Por Carina Sicardi / Psicóloga
Un día común. Uno de esos que no
parece marcar nada en el almanaque, simplemente un lento pasar de horas con la
sola presencia de lo cotidiano, casi sin esperar que algo venga a modificar ese
ritmo parejo, un pentagrama señalando sólo las negras…
Esos días en que tímidamente pareciera
asomar el invierno, con el gris aún de un otoño que no quiere abandonarnos, que
retrasa su partida como aquellos amantes que eternizan el saludo final sabiendo
que el tiempo pondrá pausa a este encuentro de los cuerpos.

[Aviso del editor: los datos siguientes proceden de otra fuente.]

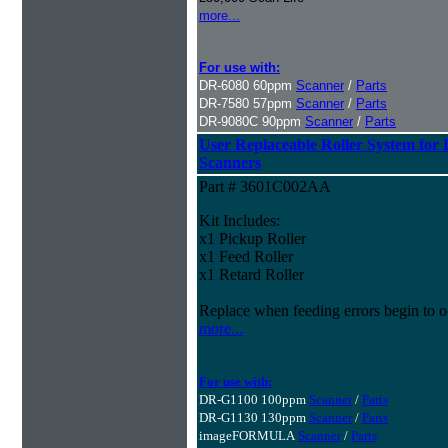
more...
For use with:
DR-6080 60ppm
Scanner
/
Parts
DR-7580 57ppm
Scanner
/
Parts
DR-9080C 90ppm
Scanner
/
Parts
User Replaceable Roller System fo
Scanners
Part # 3601C002AA
Kit Includes:
x1 Pickup Roller
x1 Feed Roller
x1 Retard Roller
Replace when feeding errors begin to o
more...
For use with:
DR-G1100 100ppm
Scanner
/
Parts
DR-G1130 130ppm
Scanner
/
Parts
imageFORMULA
Scanner
/
Parts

Cual inevitable bisagra, el mediodía
nos apura los pasos, se agudizan las miradas a los impiadosos relojes, y a los
seres humanos que no parecen darse cuenta que “llegaron las doce” y aprovechan
para contarle al carnicero victorias y derrotas de tiempos idos.
Pero ese día como cualquier otro, con
los ruidos tan conocidos que forman parte de una música de fondo, de repente,
acelera el ritmo conmoviéndome; cruzar la calle fue una odisea, hasta mi
tranquila calle parecía el dibujito animado “Los autos locos” que veía cuando
era niña. Autos, bicicletas y motos, en inquieta peregrinación, tomaban rumbos
diferentes.
De repente, al llegar a casa, cambió
el paisaje; el pentagrama, que minutos antes había completado compases con
corcheas, fusas y semifusas, se llenó de silencios…
Eran las trece horas, y el pitazo
inicial del partido Argentina-Nigeria, marcaba que se estaba disputando el
Mundial de Fútbol Brasil 2014, cuatro años esperado, discutido, y jugado con
palabras; cuatro años tejiendo y destejiendo historias y saberes; cuatro años
de guardada argentinidad…
Los sones del Himno Nacional
Argentino, hinchan el pecho de emoción; y el canto popular le agregó letra a la
ya escrita y luego recortada de Vicente López y Planes, así, en singular,
acompaña casi afinadamente a la otrora introducción musical de Blas Parera: ¡¡¡oooooh!!!
De pie, con las manos en el pecho y
lágrimas en los ojos, y el estadio brasileño teñido de celeste y blanco,
resuena esta nueva versión de la canción patria.
Malintencionados comentarios: “Che, ¡los
jugadores no cantan el himno!”… ¿Cómo hacerlo si, debido a la duración del
mismo, sólo se escucha la introducción no cantada? Es que algo hay que decir,
hay que completar tanto tiempo televisivo y radial al aire, y la tan esperada
genialidad parece no congeniar con la competencia (a veces tampoco con la
inteligencia).
Aprovechando el silencio y la quietud,
llevo a mi hijo a ver el partido de un amigo, y nos recibe un griterío de
camisetas albicelestes: ¡¡¡¡¡Goooolllll!!!!!
Cuatro años atrás, estos pequeños
amigos habían compartido la misma experiencia; una foto subida a las redes
sociales me lo corroboró. Y allí estaban nuevamente, con las caritas cambiadas,
pero con la misma inocencia en la pasión, simplemente conectados con el sentir…
Ese sentir, que más allá de tácticas y
estrategias, de complicados teoremas en donde el fútbol se convierte en ciencia
incomprobable, los hermana sin cuestionamientos. Por un rato, eso sí; pero
camisetas del mismo color que nos hace reconocernos en cualquier lugar a donde
la vida nos lleve, se funden en un abrazo que deja de lado cotidianas
diferencias.
No sé si está bien, trato incluso de
no cuestionármelo, millonarias piernas aseguradas, intereses que alejan del
potrero, dinero que mancha camisetas, poder que enluta pasión… No lo sé…
Lo que sí sé, es que no olvido mi
infancia de mundial ‘78, cuando no sabía qué escondía ese evento que pasó
históricamente a ser nefasto. Yo recuerdo a la bandera argentina que flameaba
con orgullo porque me la había regalado mi papá, a mi hermanito que lucía un
conjuntito de bebé con la estampa del gauchito…
Como hoy, que recordaré las caritas
cambiadas en los rasgos pero no en los gestos, de esos niños, mis niños, que
más allá de las “adulteces”, festejaron felices el triunfo de un partido de
fútbol, pero también el de la pasión, su argentinidad y fundamentalmente, el de
una amistad que llegó para quedarse.